Wednesday, December 29, 2004

Firing First and Painting Later

A Call for Sharpshooters in 2005

You might not realize it, but there are two approaches to expert marksmanship. The first is to train the crosshairs on the exact center of the target, take a deep breath, exhale about halfway and hold it, and slowly squeeze the shot off, holding your aim steady on the bull’s-eye the entire time. The second approach is to forget all that disciplined skill and just shoot the rifle. Then, you just go paint a target around the spot where the slug leaves a hole. Pretty simple, huh?

Wait a second… You don’t believe me? You don't think that second approach would be accepted as “expert marksmanship”?! Well, you’re right. That’s not how sharpshooters are made—by firing first and painting later.

But sometimes that’s how we live our lives, isn’t it? We don’t really aim for much; we just do what comes naturally and then see where we end up. How strange! And how unbiblical!

Ever notice how many people in the Bible purposed to live a certain way or aim for a specific goal? “Daniel resolved that he would not defile himself with the king's food, or with the wine that he drank.” (Dan 1:8). “I have made a covenant with my eyes; how then could I gaze at a virgin?” (Job 31:1) Even Paul himself: “I press on toward the goal for the prize of the upward call of God in Christ Jesus” (Phil 3:14). These people are sharpshooters! They have an intended target, and they are aiming directly at it.

So here we are, on the brink of a brand new year. Hmmm… I wonder where we’ll be when the holidays roll around again. Will we be more faithful in our devotions? Will we have talked to anyone about Jesus? Will we know God better through prayer and meditation on His word? Will we have given Him our best every day, or will we give only enough to get by?

Here’s what I’d like to suggest… Take the next couple days and evaluate your life—spiritually, socially, educationally, etc. Pray a lot. Think hard. Then write down a few specific “targets” you’re going to aim at during this new year.

After you write down your goals, do one more thing. Read over and pray about them at least weekly. In reviewing them this often, we’ll be following the great example of Jonathan Edwards, who used to read his list of personal resolutions weekly, too (a list that grew to 70 goals by the time he finished!).

Let’s aim for something significant this year, OK? No more firing first and painting later!

Tuesday, December 21, 2004

Defined by the Details

What the Birth of Jesus Says About You

The trimmings of the season were all around me during my devotions this morning: the massive Christmas tree next to my oversized chair, the glow from the seasonal lights over the fireplace reflecting off the pages of my Bible, mellow carols quietly playing on the stereo in the next room. It seemed a strange setting in which to read the passion narrative, but since that’s where my Bible reading plan has me this time of year, that’s what I read—John 19:16-42.

**Problems to solve**
a – In the devotional blog text, how many goals did Jonathan Edwards's list of personal resolutions grow to?
b – Quote the part of the devotional blog text that opens with the words containing "You might not" and closes with "Pretty simple, huh?".
c – Write what comes next in the devotional blog text, picking up after its final sentence.

**Dataset content**
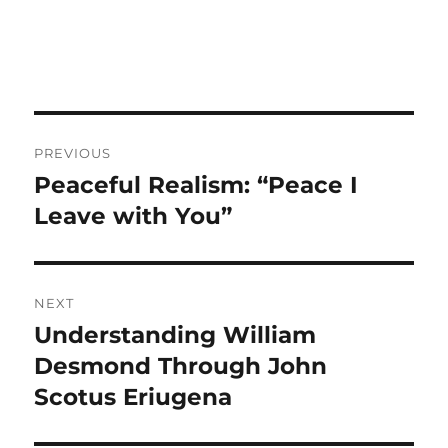
Post
PREVIOUS
navigation
Peaceful Realism: “Peace I
Previous
post:
Leave with You”
NEXT
Understanding William
Next
post:
Desmond Through John
Scotus Eriugena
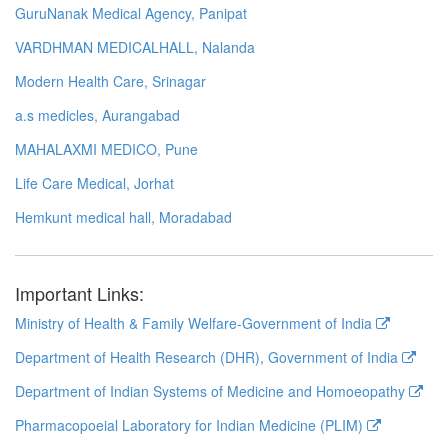
GuruNanak Medical Agency, Panipat
VARDHMAN MEDICALHALL, Nalanda
Modern Health Care, Srinagar
a.s medicles, Aurangabad
MAHALAXMI MEDICO, Pune
Life Care Medical, Jorhat
Hemkunt medical hall, Moradabad
Important Links:
Ministry of Health & Family Welfare-Government of India
Department of Health Research (DHR), Government of India
Department of Indian Systems of Medicine and Homoeopathy
Pharmacopoeial Laboratory for Indian Medicine (PLIM)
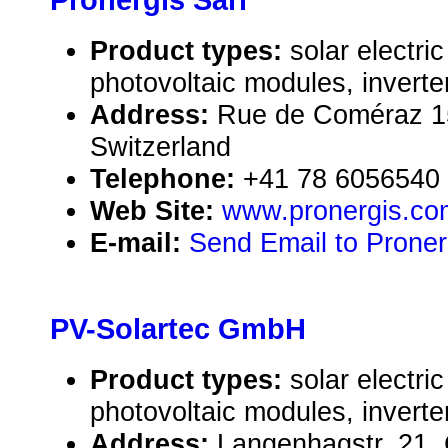
Pronergis Sàrl
Product types:
solar electr
photovoltaic modules, inverte
Address:
Rue de Coméraz 1
Switzerland
Telephone:
+41 78 6056540
Web Site:
www.pronergis.co
E-mail:
Send Email to Proner
PV-Solartec GmbH
Product types:
solar electr
photovoltaic modules, inverte
Address:
Langenhagstr. 21,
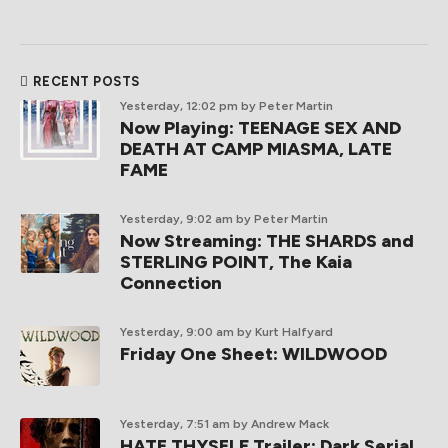
RECENT POSTS
Yesterday, 12:02 pm
by Peter Martin
Now Playing: TEENAGE SEX AND
DEATH AT CAMP MIASMA, LATE
FAME
Yesterday, 9:02 am
by Peter Martin
Now Streaming: THE SHARDS and
STERLING POINT, The Kaia
Connection
Yesterday, 9:00 am
by Kurt Halfyard
Friday One Sheet: WILDWOOD
Yesterday, 7:51 am
by Andrew Mack
HATE THYSELF Trailer: Dark Serial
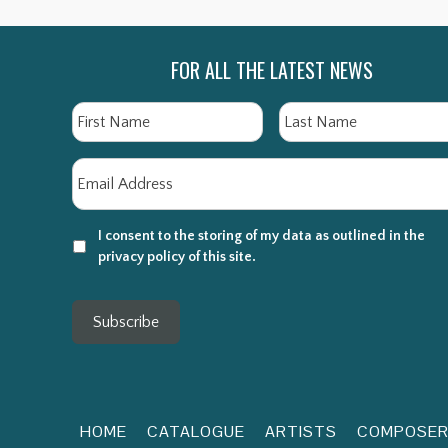
FOR ALL THE LATEST NEWS
Name
First
Email
*
I consent to the storing of my data as outlined in the
privacy policy of this site.
Subscribe
HOME
CATALOGUE
ARTISTS
COMPOSE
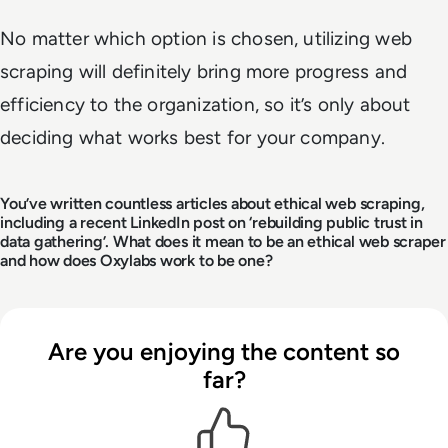
No matter which option is chosen, utilizing web
scraping will definitely bring more progress and
efficiency to the organization, so it’s only about
deciding what works best for your company.
You’ve written countless articles about ethical web scraping,
including a recent LinkedIn post on ‘rebuilding public trust in
data gathering’. What does it mean to be an ethical web scraper
and how does Oxylabs work to be one?
Are you enjoying the content so
far?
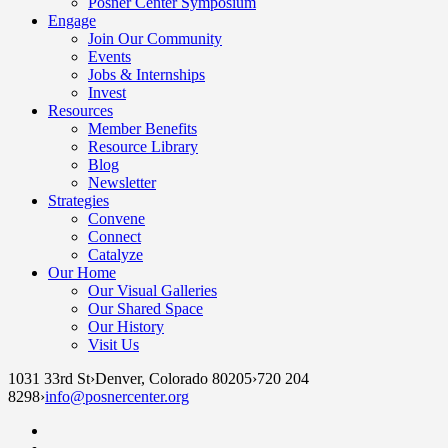
Posner Center Symposium
Engage
Join Our Community
Events
Jobs & Internships
Invest
Resources
Member Benefits
Resource Library
Blog
Newsletter
Strategies
Convene
Connect
Catalyze
Our Home
Our Visual Galleries
Our Shared Space
Our History
Visit Us
1031 33rd St
›
Denver, Colorado 80205
›
720 204
8298
›
info@posnercenter.org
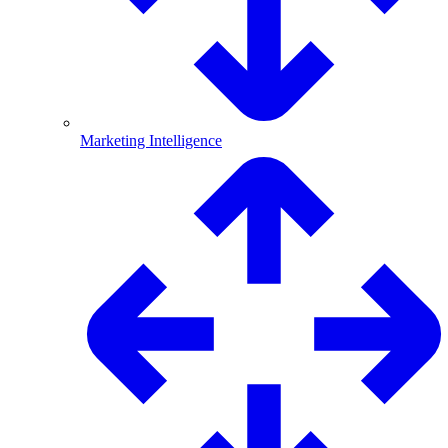
Marketing Intelligence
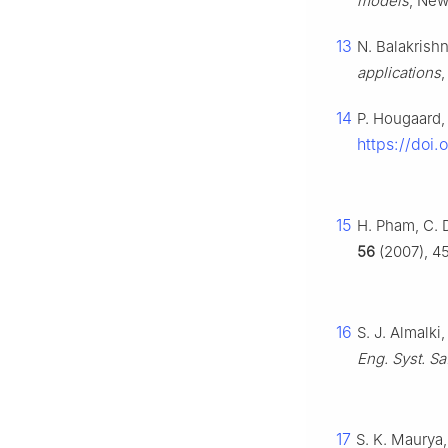
models
, New
13
N. Balakrishn
applications
14
P. Hougaard
https://doi
15
H. Pham, C. D
56
(2007), 45
16
S. J. Almalki
Eng. Syst. Sa
17
S. K. Maurya,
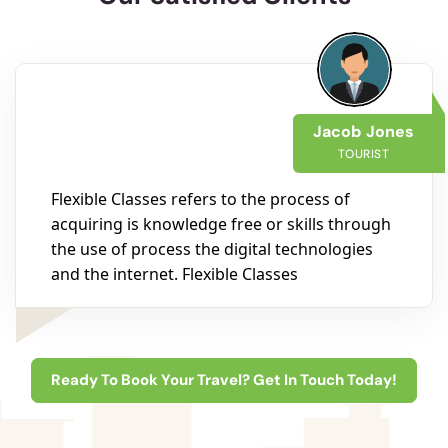
Jacob Jones
TOURIST
Flexible Classes refers to the process of
acquiring is knowledge free or skills through
the use of process the digital technologies
and the internet. Flexible Classes
Ready To Book Your Travel? Get In Touch Today!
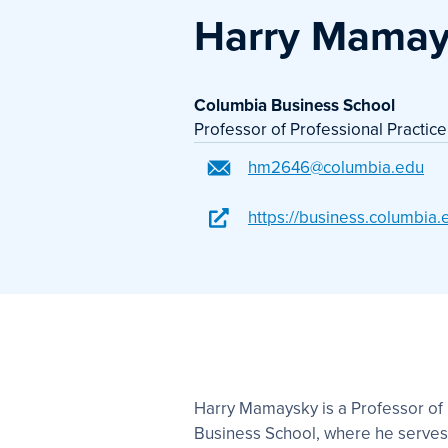
Harry Mamay
Columbia Business School
Professor of Professional Practice
hm2646@columbia.edu
https://business.columbia
Harry Mamaysky is a Professor of 
Business School, where he serves 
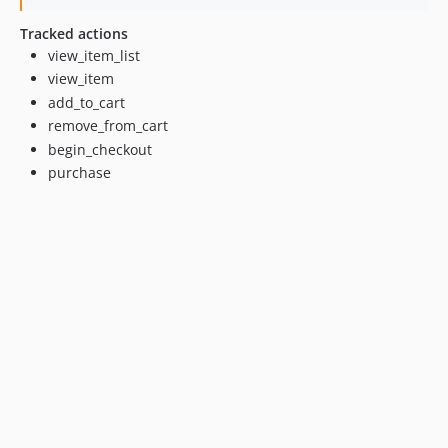
Tracked actions
view_item_list
view_item
add_to_cart
remove_from_cart
begin_checkout
purchase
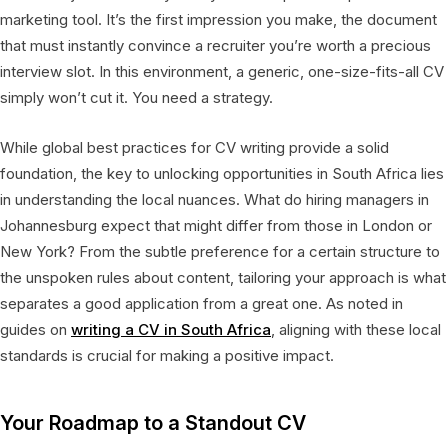
marketing tool. It’s the first impression you make, the document
that must instantly convince a recruiter you’re worth a precious
interview slot. In this environment, a generic, one-size-fits-all CV
simply won’t cut it. You need a strategy.
While global best practices for CV writing provide a solid
foundation, the key to unlocking opportunities in South Africa lies
in understanding the local nuances. What do hiring managers in
Johannesburg expect that might differ from those in London or
New York? From the subtle preference for a certain structure to
the unspoken rules about content, tailoring your approach is what
separates a good application from a great one. As noted in
guides on
writing a CV in South Africa
, aligning with these local
standards is crucial for making a positive impact.
Your Roadmap to a Standout CV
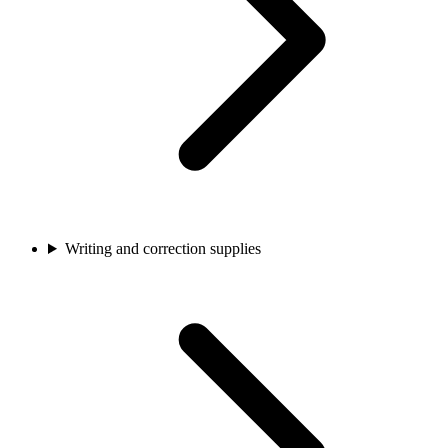
Writing and correction supplies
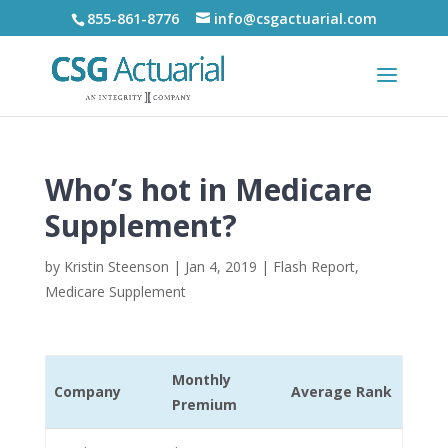
855-861-8776
info@csgactuarial.com
Who’s hot in Medicare
Supplement?
by
Kristin Steenson
|
Jan 4, 2019
|
Flash Report
,
Medicare Supplement
Monthly
Company
Average Rank
Premium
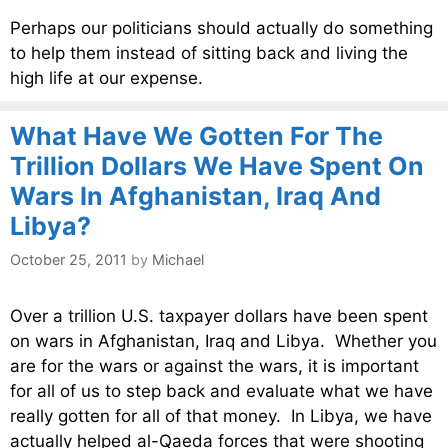
Perhaps our politicians should actually do something
to help them instead of sitting back and living the
high life at our expense.
What Have We Gotten For The
Trillion Dollars We Have Spent On
Wars In Afghanistan, Iraq And
Libya?
October 25, 2011
by
Michael
Over a trillion U.S. taxpayer dollars have been spent
on wars in Afghanistan, Iraq and Libya. Whether you
are for the wars or against the wars, it is important
for all of us to step back and evaluate what we have
really gotten for all of that money. In Libya, we have
actually helped al-Qaeda forces that were shooting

**Answers given**
a – It grew to 70 goals.

b –
You might not realize it, but there are two approaches to expert marksmanship. The first is to train the crosshairs on the exact center of the target, take a deep breath, exhale about halfway and hold it, and slowly squeeze the shot off, holding your aim steady on the bull’s-eye the entire time. The second approach is to forget all that disciplined skill and just shoot the rifle. Then, you just go paint a target around the spot where the slug leaves a hole. Pretty simple, huh?

c –
Surrounded by all these reminders of the birth of Christ, I read and pondered John’s description of the death of Christ. All at once I was struck by the parallel details in the two accounts, similarities I had never put together before. Here’s what I saw…

Both are marked by stunning humiliation. The humiliations of His birth—the social status of His family, the tedious journey to Bethlehem, the rejection at the inn, the manger-bed—these details seem warm and wonderful to us now, all wrapped up in the packaging of Christmas as they are; but they are still humiliations nonetheless. Those of His death are equally well known to us—the nakedness and mockery, the accompaniment by known criminals, the abandonment by His closest friends, the absolute disgrace of execution by crucifixion.

Both offer a special notification to others about who Jesus was. At Christ’s birth the special announcement came to the shepherds via the angels. At His death it was via a sarcastic sign posted above His head by Pontius Pilate.

Both are accented by a high concentration of fulfilled prophecies. The prophesies surrounding His birth (His name, the virginity of His mother, the location in Bethlehem, etc.) and those surrounding His death (the dividing of His garments, His thirst, the piecing of His hands and feet and side, His burial in a borrowed tomb, etc.) make these two periods the most prophesy-intensive of His entire life.

Finally, both offer unusual details about how He was clothed and where He was laid. At both His birth and His death He was wrapped in linen cloths, a peculiar little detail that has always made me curious about why the biblical authors felt inclined to include it. In addition, both accounts are careful, for whatever reason, to tell us exactly where He was laid: in a manger at His birth and in a friend’s tomb at His death.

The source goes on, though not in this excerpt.